━━━ Gekozen fragment ━━━
Beoordeling door de rechtbank

2. De rechtbank beoordeelt of belanghebbende recht heeft op aftrek van studiekosten. De rechtbank is van oordeel dat belanghebbende daar geen recht op heeft
.Hierna legt de rechtbank uit hoe zij tot dit oordeel komt en welke gevolgen dit oordeel heeft.

Feiten

3. Belanghebbende studeert in 2019 aan [naan universiteit] .
4. De ouders van belanghebbende (de ouders) hebben het collegegeld aan de universiteit overgemaakt. Tevens hebben de ouders enkele studieboeken betaald.
5. Belanghebbende heeft ook zelf diverse studieboeken aangeschaft.
6. Belanghebbende heeft in zijn aangifte studiekostenaftrek geclaimd voor het collegegeld en de studieboeken. Eveneens zijn studiekosten geclaimd voor een laptophoes en notitieblokken die belanghebbende zelf heeft aangeschaft.
━━━ Aangeleverd materiaal ━━━
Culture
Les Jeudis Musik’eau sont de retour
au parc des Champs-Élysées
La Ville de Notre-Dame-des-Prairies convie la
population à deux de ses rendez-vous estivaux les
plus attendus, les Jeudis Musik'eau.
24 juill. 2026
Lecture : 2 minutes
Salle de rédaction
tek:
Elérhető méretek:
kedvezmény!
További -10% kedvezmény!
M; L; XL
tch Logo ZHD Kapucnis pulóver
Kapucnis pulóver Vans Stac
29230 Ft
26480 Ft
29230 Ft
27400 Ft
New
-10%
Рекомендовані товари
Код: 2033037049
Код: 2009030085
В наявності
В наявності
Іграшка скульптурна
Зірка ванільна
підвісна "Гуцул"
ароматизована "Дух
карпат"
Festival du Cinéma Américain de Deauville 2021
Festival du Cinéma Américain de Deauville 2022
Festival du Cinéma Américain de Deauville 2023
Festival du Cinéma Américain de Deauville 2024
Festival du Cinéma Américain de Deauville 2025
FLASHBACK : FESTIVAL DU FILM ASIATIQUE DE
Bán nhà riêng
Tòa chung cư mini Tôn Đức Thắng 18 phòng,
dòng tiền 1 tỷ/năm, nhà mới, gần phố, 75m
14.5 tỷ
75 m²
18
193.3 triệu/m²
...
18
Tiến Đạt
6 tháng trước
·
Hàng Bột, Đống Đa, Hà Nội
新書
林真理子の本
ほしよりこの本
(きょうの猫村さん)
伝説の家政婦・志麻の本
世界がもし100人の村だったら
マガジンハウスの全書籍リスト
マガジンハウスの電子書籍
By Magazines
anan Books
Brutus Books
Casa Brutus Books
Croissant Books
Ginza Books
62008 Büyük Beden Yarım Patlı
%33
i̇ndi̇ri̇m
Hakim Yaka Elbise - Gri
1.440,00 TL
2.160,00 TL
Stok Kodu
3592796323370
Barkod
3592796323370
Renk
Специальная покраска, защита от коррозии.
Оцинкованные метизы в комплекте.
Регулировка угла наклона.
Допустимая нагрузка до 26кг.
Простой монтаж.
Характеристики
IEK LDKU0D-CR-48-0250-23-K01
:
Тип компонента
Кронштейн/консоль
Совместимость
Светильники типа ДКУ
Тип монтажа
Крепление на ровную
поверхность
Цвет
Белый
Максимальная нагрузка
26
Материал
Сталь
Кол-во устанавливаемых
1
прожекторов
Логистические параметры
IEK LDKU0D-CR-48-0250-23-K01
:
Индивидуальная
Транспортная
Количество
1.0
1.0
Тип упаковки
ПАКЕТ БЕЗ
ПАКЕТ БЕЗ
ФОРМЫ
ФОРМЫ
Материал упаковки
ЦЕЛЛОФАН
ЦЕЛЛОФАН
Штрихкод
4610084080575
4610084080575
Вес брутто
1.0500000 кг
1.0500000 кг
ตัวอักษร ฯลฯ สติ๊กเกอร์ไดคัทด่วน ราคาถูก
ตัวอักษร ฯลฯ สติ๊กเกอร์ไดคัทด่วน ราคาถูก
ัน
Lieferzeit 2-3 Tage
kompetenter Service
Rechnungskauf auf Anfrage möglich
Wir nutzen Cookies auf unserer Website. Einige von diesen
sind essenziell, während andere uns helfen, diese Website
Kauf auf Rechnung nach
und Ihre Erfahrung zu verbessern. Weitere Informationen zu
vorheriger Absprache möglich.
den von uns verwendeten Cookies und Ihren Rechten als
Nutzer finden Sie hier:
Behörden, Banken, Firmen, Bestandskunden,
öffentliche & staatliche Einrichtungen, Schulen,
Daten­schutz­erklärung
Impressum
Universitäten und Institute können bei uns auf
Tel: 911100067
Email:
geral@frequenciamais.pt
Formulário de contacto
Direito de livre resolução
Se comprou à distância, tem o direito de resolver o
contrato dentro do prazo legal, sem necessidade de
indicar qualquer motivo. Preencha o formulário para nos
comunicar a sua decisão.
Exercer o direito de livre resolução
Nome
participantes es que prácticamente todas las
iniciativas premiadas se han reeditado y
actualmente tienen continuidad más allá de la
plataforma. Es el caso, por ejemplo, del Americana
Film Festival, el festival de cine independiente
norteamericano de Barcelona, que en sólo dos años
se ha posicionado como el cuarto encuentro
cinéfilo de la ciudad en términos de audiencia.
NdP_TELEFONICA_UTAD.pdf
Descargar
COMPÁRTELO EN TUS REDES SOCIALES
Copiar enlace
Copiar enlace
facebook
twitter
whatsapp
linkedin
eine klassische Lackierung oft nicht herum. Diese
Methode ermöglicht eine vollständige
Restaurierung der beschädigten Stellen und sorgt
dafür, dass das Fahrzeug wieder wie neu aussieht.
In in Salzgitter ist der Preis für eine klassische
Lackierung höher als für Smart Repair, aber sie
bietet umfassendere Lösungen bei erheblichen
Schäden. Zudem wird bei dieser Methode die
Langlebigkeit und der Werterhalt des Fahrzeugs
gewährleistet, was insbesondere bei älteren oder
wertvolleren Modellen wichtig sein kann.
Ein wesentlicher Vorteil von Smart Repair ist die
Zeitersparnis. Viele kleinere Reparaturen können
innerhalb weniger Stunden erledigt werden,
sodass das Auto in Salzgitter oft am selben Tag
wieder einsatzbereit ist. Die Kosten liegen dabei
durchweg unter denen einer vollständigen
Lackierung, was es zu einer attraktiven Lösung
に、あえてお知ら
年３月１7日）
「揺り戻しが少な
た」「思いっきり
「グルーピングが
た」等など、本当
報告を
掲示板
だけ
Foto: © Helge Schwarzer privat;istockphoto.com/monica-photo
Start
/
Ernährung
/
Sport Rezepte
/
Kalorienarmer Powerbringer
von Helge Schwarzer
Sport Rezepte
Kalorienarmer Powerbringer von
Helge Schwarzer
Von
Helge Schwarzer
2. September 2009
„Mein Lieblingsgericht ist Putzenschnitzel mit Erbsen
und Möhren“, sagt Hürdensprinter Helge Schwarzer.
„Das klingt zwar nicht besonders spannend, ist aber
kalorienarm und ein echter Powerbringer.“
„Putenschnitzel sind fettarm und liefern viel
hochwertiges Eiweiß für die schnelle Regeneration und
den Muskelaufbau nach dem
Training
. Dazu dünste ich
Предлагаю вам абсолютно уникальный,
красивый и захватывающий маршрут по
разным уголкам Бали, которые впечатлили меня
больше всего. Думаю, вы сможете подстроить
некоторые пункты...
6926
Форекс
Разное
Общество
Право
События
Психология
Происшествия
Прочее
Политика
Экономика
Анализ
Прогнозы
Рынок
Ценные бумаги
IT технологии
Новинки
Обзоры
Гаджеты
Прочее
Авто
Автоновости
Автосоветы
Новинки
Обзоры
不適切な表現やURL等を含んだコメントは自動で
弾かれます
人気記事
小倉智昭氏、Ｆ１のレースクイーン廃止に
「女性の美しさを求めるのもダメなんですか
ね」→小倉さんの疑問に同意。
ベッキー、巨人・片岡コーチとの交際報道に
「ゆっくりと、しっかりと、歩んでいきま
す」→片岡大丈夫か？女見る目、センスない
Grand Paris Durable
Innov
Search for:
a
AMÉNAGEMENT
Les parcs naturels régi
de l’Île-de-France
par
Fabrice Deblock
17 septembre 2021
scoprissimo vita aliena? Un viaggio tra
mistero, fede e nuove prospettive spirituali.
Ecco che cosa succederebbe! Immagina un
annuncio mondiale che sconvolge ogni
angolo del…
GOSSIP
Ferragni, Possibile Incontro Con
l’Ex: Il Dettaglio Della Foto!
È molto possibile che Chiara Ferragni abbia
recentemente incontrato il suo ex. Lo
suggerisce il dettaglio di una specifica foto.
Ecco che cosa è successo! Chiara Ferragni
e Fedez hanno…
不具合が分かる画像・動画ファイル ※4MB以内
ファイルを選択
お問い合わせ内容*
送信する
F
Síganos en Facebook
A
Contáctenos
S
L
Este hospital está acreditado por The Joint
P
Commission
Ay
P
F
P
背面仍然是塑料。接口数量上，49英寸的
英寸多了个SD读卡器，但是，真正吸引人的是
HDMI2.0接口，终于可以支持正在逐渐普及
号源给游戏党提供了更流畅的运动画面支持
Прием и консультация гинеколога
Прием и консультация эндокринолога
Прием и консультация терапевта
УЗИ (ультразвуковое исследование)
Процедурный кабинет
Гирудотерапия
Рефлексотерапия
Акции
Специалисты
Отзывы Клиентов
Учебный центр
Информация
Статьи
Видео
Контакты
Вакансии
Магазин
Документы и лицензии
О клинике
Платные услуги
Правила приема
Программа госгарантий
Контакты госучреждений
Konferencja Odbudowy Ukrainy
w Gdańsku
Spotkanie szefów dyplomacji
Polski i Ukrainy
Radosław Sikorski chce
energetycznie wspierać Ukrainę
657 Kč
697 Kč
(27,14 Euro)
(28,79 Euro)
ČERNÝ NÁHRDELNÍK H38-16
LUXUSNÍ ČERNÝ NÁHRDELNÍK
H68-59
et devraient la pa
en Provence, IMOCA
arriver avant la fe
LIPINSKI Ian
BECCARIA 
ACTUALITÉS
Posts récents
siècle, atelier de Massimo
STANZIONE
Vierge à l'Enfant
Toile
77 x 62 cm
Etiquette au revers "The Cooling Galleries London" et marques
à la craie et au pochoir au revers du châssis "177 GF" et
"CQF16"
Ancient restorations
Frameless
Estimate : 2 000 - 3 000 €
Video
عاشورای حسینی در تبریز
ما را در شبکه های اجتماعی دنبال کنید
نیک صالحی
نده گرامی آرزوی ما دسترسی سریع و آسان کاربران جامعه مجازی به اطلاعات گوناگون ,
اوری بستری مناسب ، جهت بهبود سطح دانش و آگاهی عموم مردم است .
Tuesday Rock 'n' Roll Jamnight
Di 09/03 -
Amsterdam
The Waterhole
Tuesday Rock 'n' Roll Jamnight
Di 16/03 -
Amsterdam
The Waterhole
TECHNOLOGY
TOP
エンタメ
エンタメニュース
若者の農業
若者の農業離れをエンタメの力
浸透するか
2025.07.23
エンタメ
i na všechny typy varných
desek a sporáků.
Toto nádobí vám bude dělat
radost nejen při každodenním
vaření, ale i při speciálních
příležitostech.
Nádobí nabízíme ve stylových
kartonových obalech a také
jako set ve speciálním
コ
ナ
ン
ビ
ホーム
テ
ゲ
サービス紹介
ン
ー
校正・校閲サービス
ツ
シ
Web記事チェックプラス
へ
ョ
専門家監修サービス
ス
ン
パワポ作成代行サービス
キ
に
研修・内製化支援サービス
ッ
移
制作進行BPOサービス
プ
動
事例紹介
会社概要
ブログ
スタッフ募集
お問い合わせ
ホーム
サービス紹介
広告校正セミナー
━━━
→ Opdracht A
Vertaal deze zin uit het fragment over studiekosten in het Engels: "Belanghebbende heeft ook zelf diverse studieboeken aangeschaft."
→ Opdracht B
Beantwoord kort de volgende vragen over het fragment over studiekosten.
(i) Wat hebben de ouders aan de universiteit overgemaakt?
(ii) Voor welke zaken, naast het collegegeld en de studieboeken, zijn in de aangifte ook studiekosten geclaimd?
(iii) Heeft belanghebbende volgens de rechtbank recht op aftrek van studiekosten?
→ Opdracht C
Zet het fragment over studiekosten voort na de laatste zin.
De gegevens vormen apart materiaal en horen niet bij het fragment over studiekosten.

→ Antwoord A
The interested party also bought various textbooks himself.

→ Antwoord B
(i) Het collegegeld.
(ii) Een laptophoes en notitieblokken.
(iii) Nee.

→ Antwoord C
7. De inspecteur heeft deze aftrekpost geweigerd en de aanslag vastgesteld zonder rekening te houden met die aftrekpost.
8. Belanghebbende is vervolgens – na het doorlopen van de bezwaarprocedure – in beroep gekomen.
9. In geschil is of belanghebbende recht heeft op aftrek van studiekosten.
10. De rechtbank is van oordeel dat belanghebbende geen aanspraak kan maken op de aftrekpost. De rechtbank legt hierna uit waarom dat zo is.
11. Als een belastingplichtige studiekosten maakt, kunnen deze in aftrek komen op het verzamelinkomen. Als iemand deze aftrekpost claimt, moet hij aan kunnen tonen dat de kosten zijn gemaakt en dat die op hem hebben gedrukt.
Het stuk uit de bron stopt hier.